◆ **Kurze Übung 1**: Erläutere anhand der Opernkritik, wodurch Braunfels in seinem Libretto das Unheimliche gegenüber Grillparzers Vorlage steigert. Antworte in höchstens drei Sätzen.
◆ **Kurze Übung 2**: Entnimm der Opernkritik wörtlich den Abschnitt zwischen „Dem jungen Rustan“ und „die Lebenswirklichkeit ein.“, beide Stellen eingeschlossen.
----- Extrahierter Text
Szenische Ernüchterung: „Der Traum ein Leben“ von Walter Braunfels an der Oper Bonn

Nilpferd und Nashorn: Der "Führer" (als Rustan: Endrik Wottrich) traf des "Feindes Macht" und kehrt als "Sieger" heim. Foto: Barbara Aumüller

Nilpferd und Nashorn: Der „Führer“ (als Rustan: Endrik Wottrich) traf des „Feindes Macht“ und kehrt als „Sieger“ heim. Foto: Barbara Aumüller

Wenn der Traum das Leben ist, dann ist dieses Leben ein Alptraum. Walter Braunfels hat sich, im nationalsozialistischen Deutschland aus allen Ämtern entlassen, in der inneren Emigration Franz Grillparzers Märchen „Der Traum ein Leben“ als Opernstoff gewählt und zwischen 1934 und 1937 komponiert. Die romantische Vorlage wird zu einer Parabel über Macht, Moral und Märchenwelten.

Dem jungen Rustan ist die häusliche Idylle mit ihrem Gleichmaß des Tage „schal und jämmerlich“; er fühlt sich zu Größerem berufen. Doch der Traum von großen Rettungstaten und einer verliebten Prinzessin wächst sich zum Alptraum aus: Macht und Ruhm gewinnt sich durch Lüge und Mord. Und Braunfels steigert das Unheimliche in seinem eigenen Libretto noch, indem er die Vorlage Grillparzers zuspitzt: Ist es dort die typisch romantische Polarität einer biederen Existenz mit einer mehrdimensionalen, faszinierenden wie unheimlichen zweiten Realität, dringt bei Braunfels der „Traum“ lebensgefährlich zugespitzt in die Lebenswirklichkeit ein.

Es ist sicher nicht zu weit gegriffen, die Oper auch im Licht von Braunfels‘ Lebenssituation zu lesen: Etwa wenn Rustans Diener Zanga, der sich als Verführer und Träger des Bösen entpuppt, in einem wilden Lied Sieg und Krieg verherrlicht. Aber auch, wenn Braunfels im Nachspiel die Genien räsonieren lässt: „Schatten sind des Lebens Güter … Die Gedanken nur sind wahr.“ Der Komponist hat es erfahren müssen: 1937 zog er sich mit seiner Familie nach Überlingen am Bodensee zurück, wo er bis Kriegsende „still und abseits“ überlebt hat.
----------
----- Daten
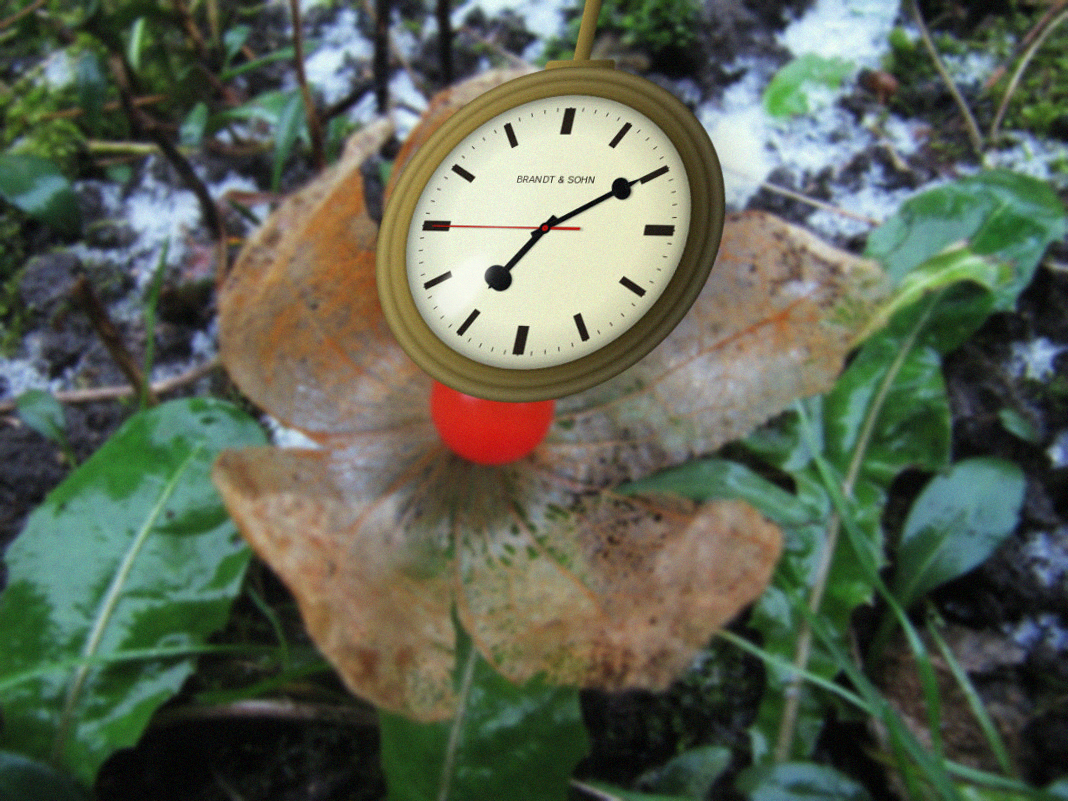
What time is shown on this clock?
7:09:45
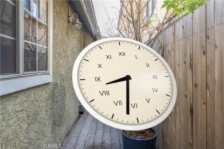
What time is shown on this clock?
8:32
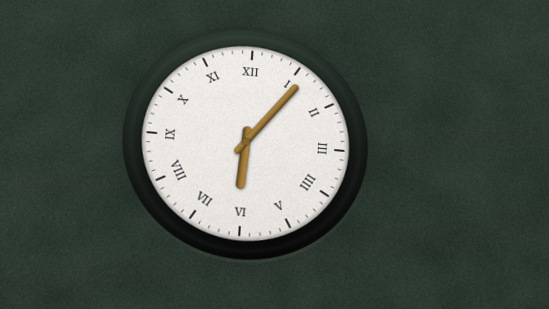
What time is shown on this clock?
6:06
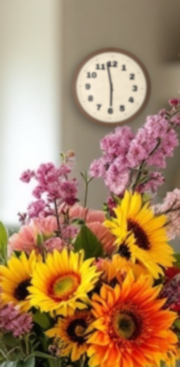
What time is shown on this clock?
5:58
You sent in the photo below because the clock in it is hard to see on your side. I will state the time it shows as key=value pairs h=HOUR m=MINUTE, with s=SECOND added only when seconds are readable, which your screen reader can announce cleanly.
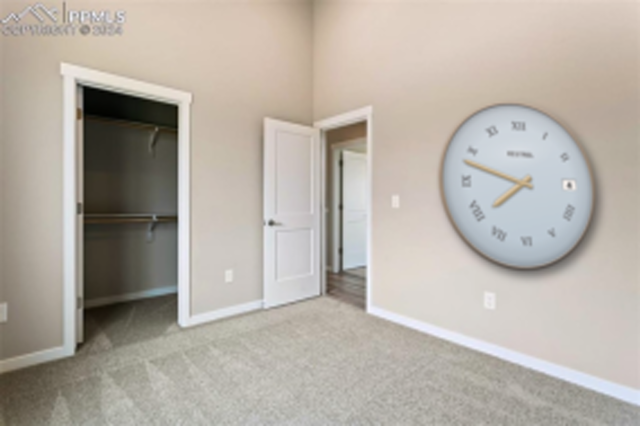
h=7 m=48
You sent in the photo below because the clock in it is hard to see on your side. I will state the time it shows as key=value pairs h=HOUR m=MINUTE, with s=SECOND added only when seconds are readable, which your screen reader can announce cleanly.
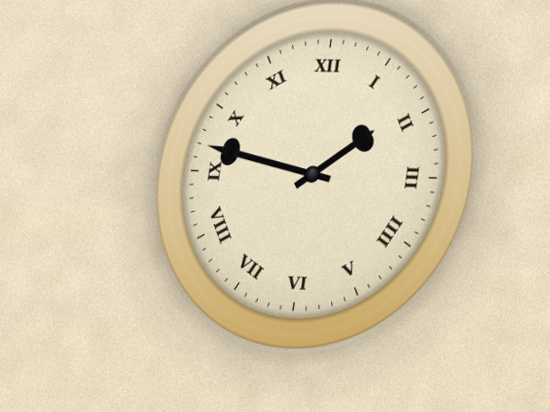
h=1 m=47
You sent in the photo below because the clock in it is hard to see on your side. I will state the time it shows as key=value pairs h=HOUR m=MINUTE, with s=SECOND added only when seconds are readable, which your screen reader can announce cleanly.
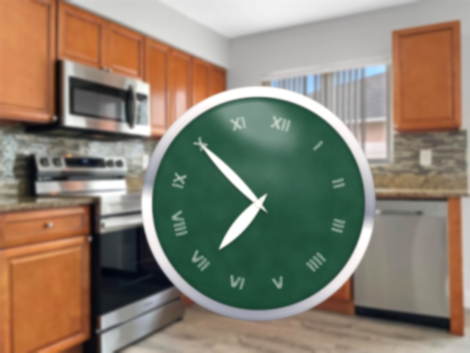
----------
◆ **Ergebnis der Übung 1**: Braunfels spitzt Grillparzers Vorlage zu. Dort stehen sich in typisch romantischer Polarität eine biedere Existenz und eine mehrdimensionale, faszinierende wie unheimliche zweite Realität gegenüber. Bei Braunfels dringt der „Traum“ dagegen lebensgefährlich zugespitzt in die Lebenswirklichkeit ein.

◆ **Ergebnis der Übung 2**:
Dem jungen Rustan ist die häusliche Idylle mit ihrem Gleichmaß des Tage „schal und jämmerlich“; er fühlt sich zu Größerem berufen. Doch der Traum von großen Rettungstaten und einer verliebten Prinzessin wächst sich zum Alptraum aus: Macht und Ruhm gewinnt sich durch Lüge und Mord. Und Braunfels steigert das Unheimliche in seinem eigenen Libretto noch, indem er die Vorlage Grillparzers zuspitzt: Ist es dort die typisch romantische Polarität einer biederen Existenz mit einer mehrdimensionalen, faszinierenden wie unheimlichen zweiten Realität, dringt bei Braunfels der „Traum“ lebensgefährlich zugespitzt in die Lebenswirklichkeit ein.